水色のエプロン
しかし、その犬を家につれて帰ったのはいいが。体が雨と泥で、だいぶ汚れてしまっていた。
「お父さんとお母さんに、この子を紹介する前に、まずこの汚れを何とかしてあげなくっちゃ。」
 私はそう思い、家に着くと早々に、その犬をバスルームに連れて行った。最初に毛玉をといてあげたかったけど、犬はもう雨でびしょ濡れだったから、それを諦め、私はブラッシングをしないまま、その子をシャンプーすることにした。
犬を飼っているわけではない私は、犬用のシャンプーを持っていなかった。仕方なく自分がいつも使っている人間用のシャンプーを使うことにした。

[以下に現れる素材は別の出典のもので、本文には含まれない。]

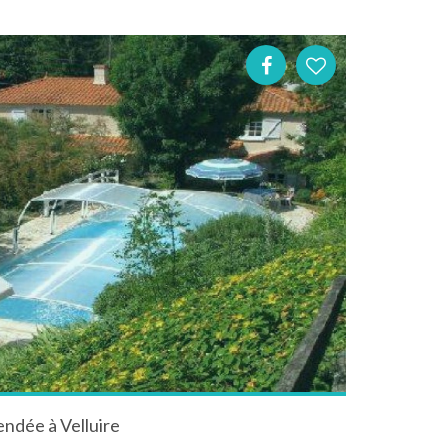
ndée à Velluire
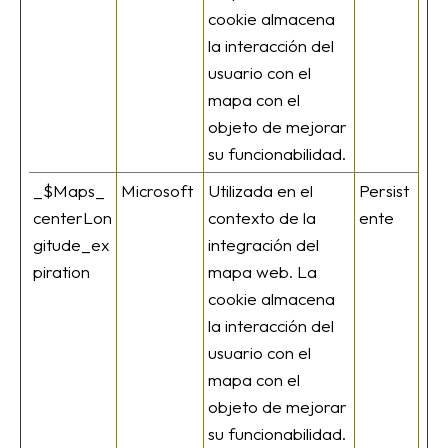
cookie almacena
la interacción del
usuario con el
mapa con el
objeto de mejorar
su funcionabilidad.
_$Maps_
Microsoft
Utilizada en el
Persist
centerLon
contexto de la
ente
gitude_ex
integración del
piration
mapa web. La
cookie almacena
la interacción del
usuario con el
mapa con el
objeto de mejorar
su funcionabilidad.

だけど犬のキューティクルは人間のものより、何倍も薄くてデリケートだから、そのまま人間用のシャンプーを使うには刺激が強すぎた。私は応急処置として、そのシャンプーを何倍にも薄めて使うことにした。スポンジを使い、しっかり丁寧に泡立てた。被毛への刺激を抑えるために。そしてゆっくり、その子の体を優しく洗った。最後にブローの時にもつれが取れやすいように、リンスも同様に薄めて。 
シャンプー後はタオルで確りと水気を取り、学校の実習で使っているドライヤーとスリッカーを用意し、バスタブの蓋の上で、その子のブローをした。スリッカーとは細い針金状のブラシの付いた専用の櫛のこと。